Sappiamo che il compianto Umberto Eco, che di sicuro sul cervello ha sempre voce in capitolo, era uno strenuo fautore degli esercizi utili a contrastare l’invecchiamento cognitivo. A questo scopo praticava per sé e suggeriva agli amici di mantenersi in constante allenamento, ricorrendo a prove mnemoniche, come imparare strofe di poesie a memoria, oppure si cimentava con prove di abilità deduttiva. Personalmente, ha dichiarato più volte, aveva un debole per “La Ghigliottina” del Quiz televisivo “L’Eredità” presentato da Carlo Conti, in cui bisogna individuare una parola da alcuni indizi lessicali. Gli uni e gli altri sono processi mentali molto diversi dal bilinguismo? ‹‹Non penso che siano tanto diversi – commenta la dottoressa Menna – perché anche queste sono attività strutturate che necessitano di concentrazione, e attivano i processi con cui si richiamano conoscenze acquisite in precedenza, costituendo quindi un esercizio importante per la memoria››.

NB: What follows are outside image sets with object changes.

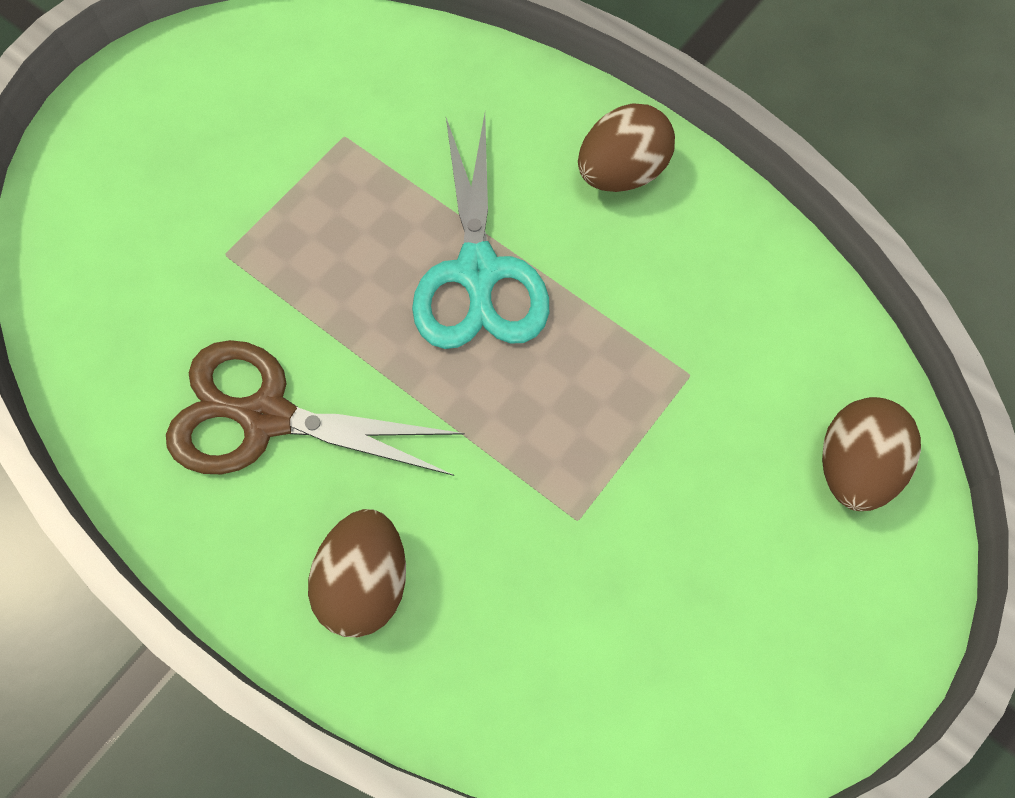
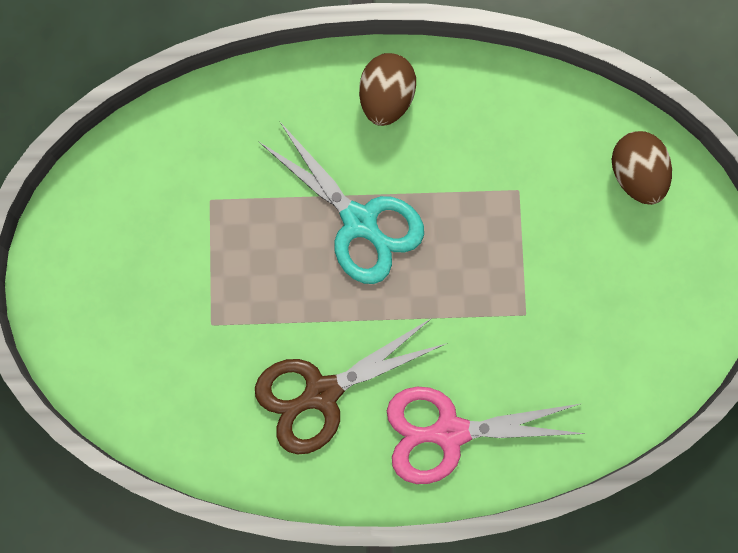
camera: 40 degrees left, 10 degrees up
brown egg [308,509,406,637] -> pink scissors [387,387,586,484]

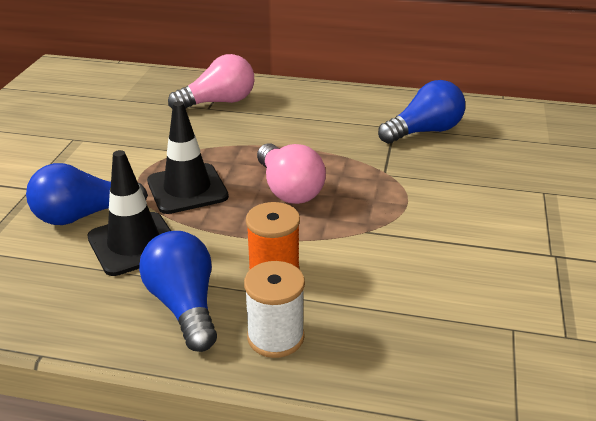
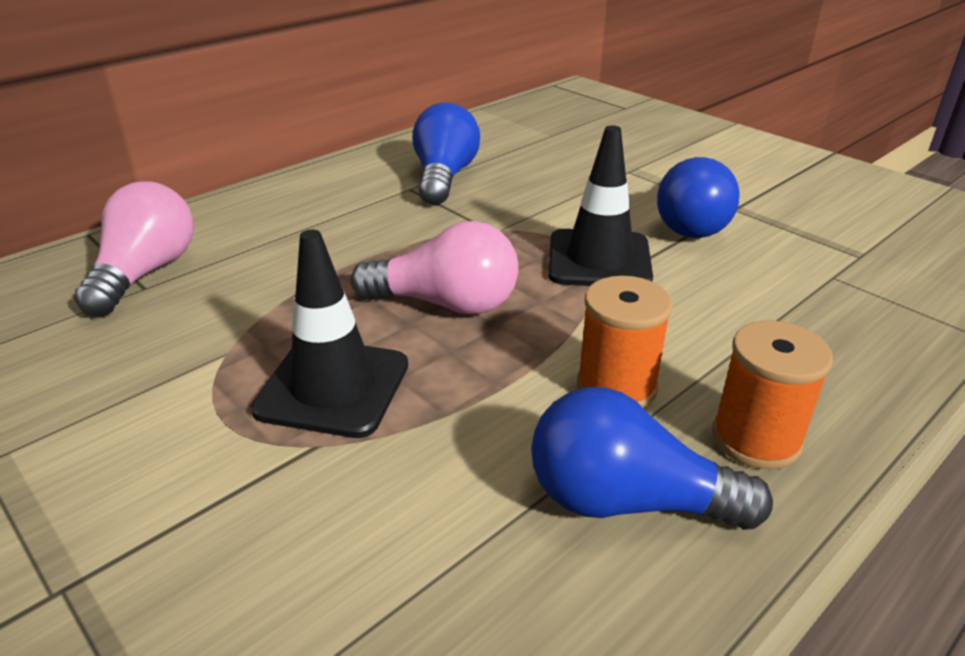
camera: 55 degrees left, 0 degrees up
blue light bulb [26,163,148,225] -> blue light bulb moved to [657,157,740,238]
black traffic cone [87,150,171,276] -> black traffic cone moved to [548,125,653,286]
white spool [244,261,305,358] -> orange spool [712,321,833,469]

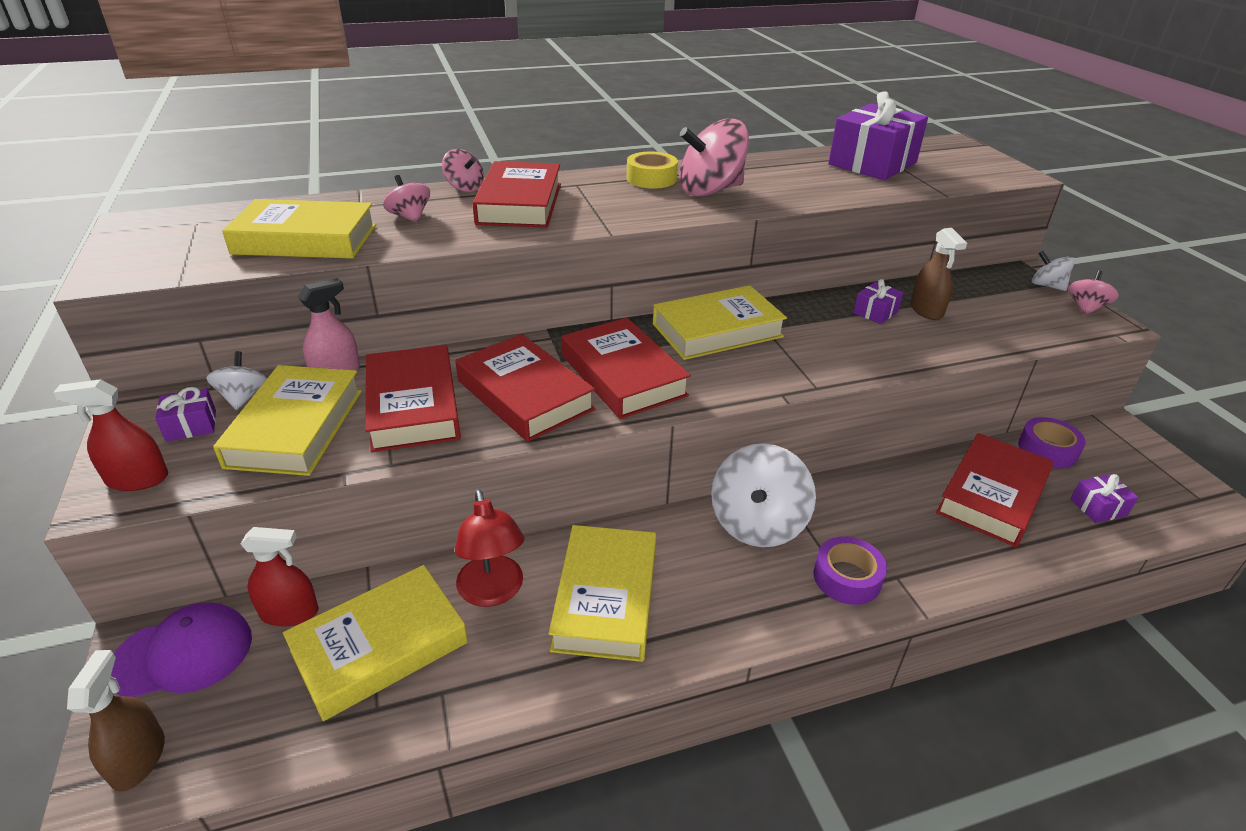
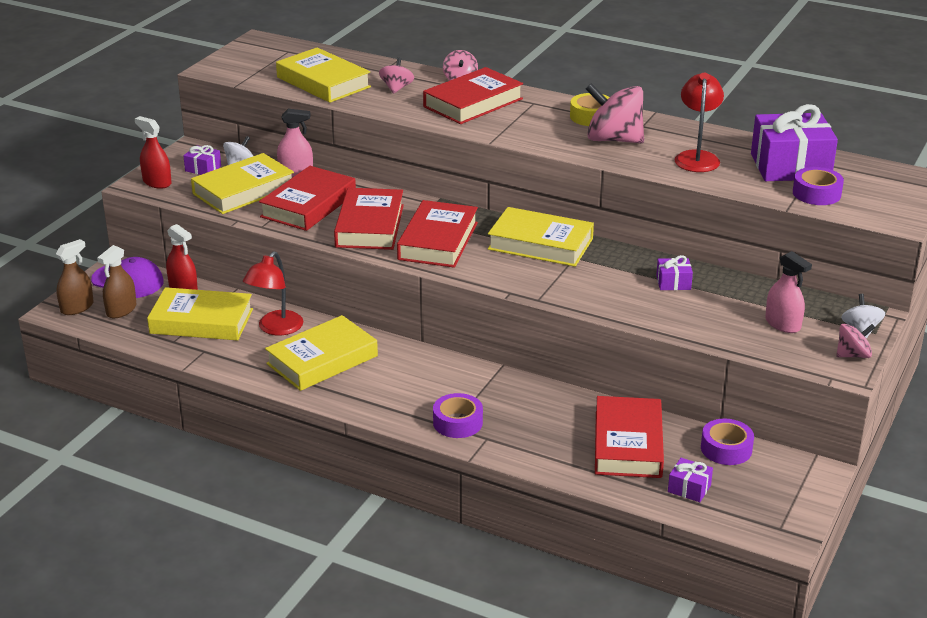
camera: 45 degrees right, 5 degrees down
white spinning top [711,443,816,547] -> none
brown spray bottle [910,228,967,320] -> brown spray bottle moved to [97,245,136,318]
red book [936,433,1054,547] -> red book turned 75 degrees counterclockwise [595,396,664,478]
none -> red lamp [675,73,724,172]
none -> pink spray bottle [765,251,812,333]
none -> purple tape [793,167,844,205]

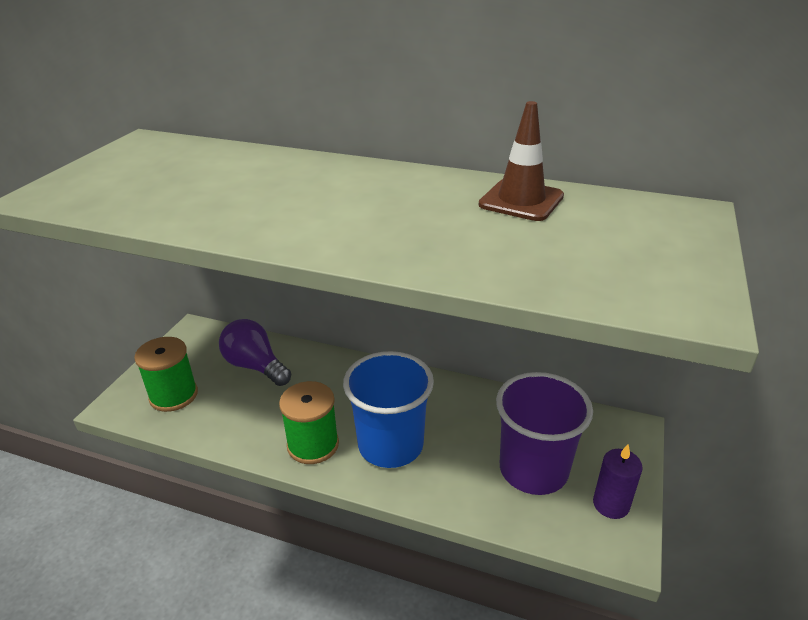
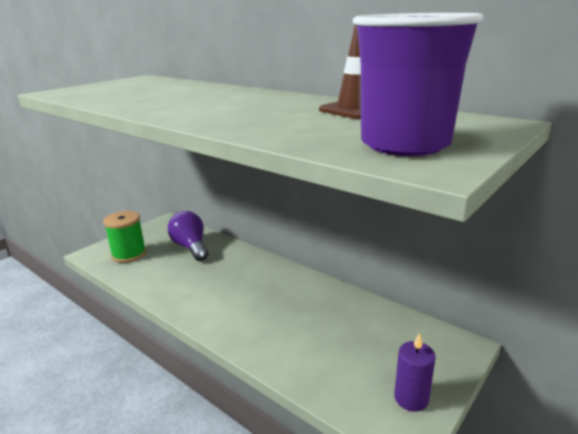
camera: 20 degrees right, 10 degrees down
green spool [279,381,339,464] -> none
blue cup [343,351,434,468] -> none
purple cup [496,372,593,495] -> purple cup moved to [353,13,484,156]

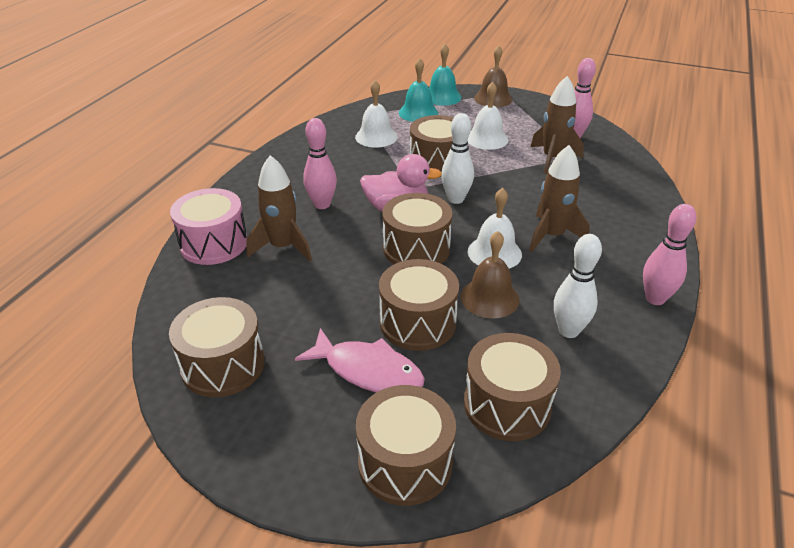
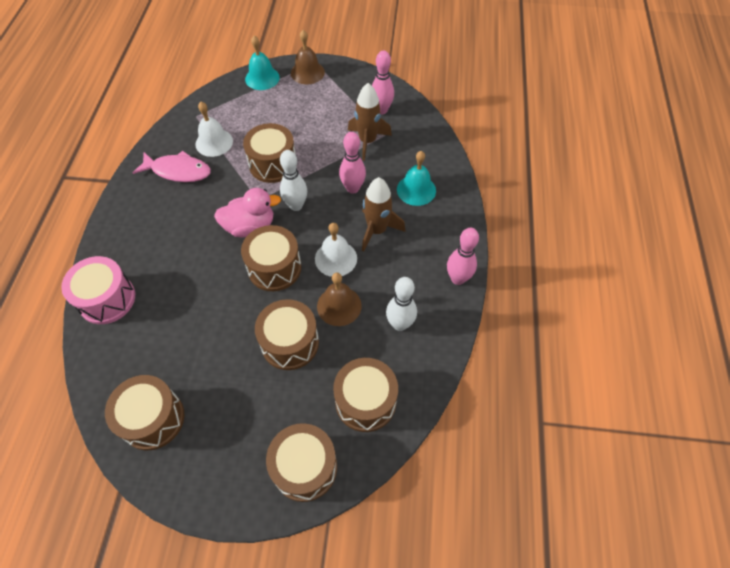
camera: 15 degrees left, 20 degrees up
brown rocket [246,155,312,261] -> none
pink fish [295,328,425,393] -> pink fish moved to [133,150,211,182]
pink bowling pin [303,118,337,209] -> pink bowling pin moved to [339,132,366,194]
turquoise bell [399,58,438,122] -> turquoise bell moved to [397,151,436,206]
white bell [467,82,508,150] -> none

Probabilmente, per gli autori dello studio sul bilinguismo era più facile identificare i soggetti da includere  utilizzando un criterio semplice, come quello della conoscenza della seconda lingua, piuttosto che tentare di quantificare in maniera oggettiva la quantità di attività “mentale o cognitiva” di un individuo. ‹‹Per chiarezza vorrei distinguere queste attività cognitive (memoria e apprendimento a lungo termine) – aggiunge la dottoressa Menna – dalla cosiddetta memoria di lavoro, anch’essa basata nell’ippocampo, anch’essa di fondamentale importanza: si tratta di quella memoria che permette di digitare un numero di telefono appena visualizzato. In buona sostanza, il professor Eco aveva assolutamente ragione››.

‹‹Riguardo alle abilità cognitive dei soggetti bilingui e alla maggiore resistenza in caso di patologie neurodegenerative – ci racconta la linguista, la dottoressa Favilla – sono state svolte varie ricerche, ormai da vari anni, anche se non si è arrivati a conclusioni certe né sui dati né sulle ragioni delle possibili maggiori abilità soprattutto nel recupero e nella “resistenza” in caso di patologie neurodegenerative (purtroppo, la resistenza non renderebbe immuni alla patologia, ma renderebbe più in grado di continuare a svolgere determinati compiti che richiedono abilità cognitive, tra cui l’uso del linguaggio, anche in fasi più avanzate della malattia). In parte questo aspetto è collegato al problema di come nel cervello dei bilingui è organizzata e funziona l’elaborazione linguistica delle due lingue; semplificando molto, credo che si possa dire che le teorie più convincenti sostengono che la maggiore resistenza sia legata allo sviluppo di vie di elaborazione neurali alternative››.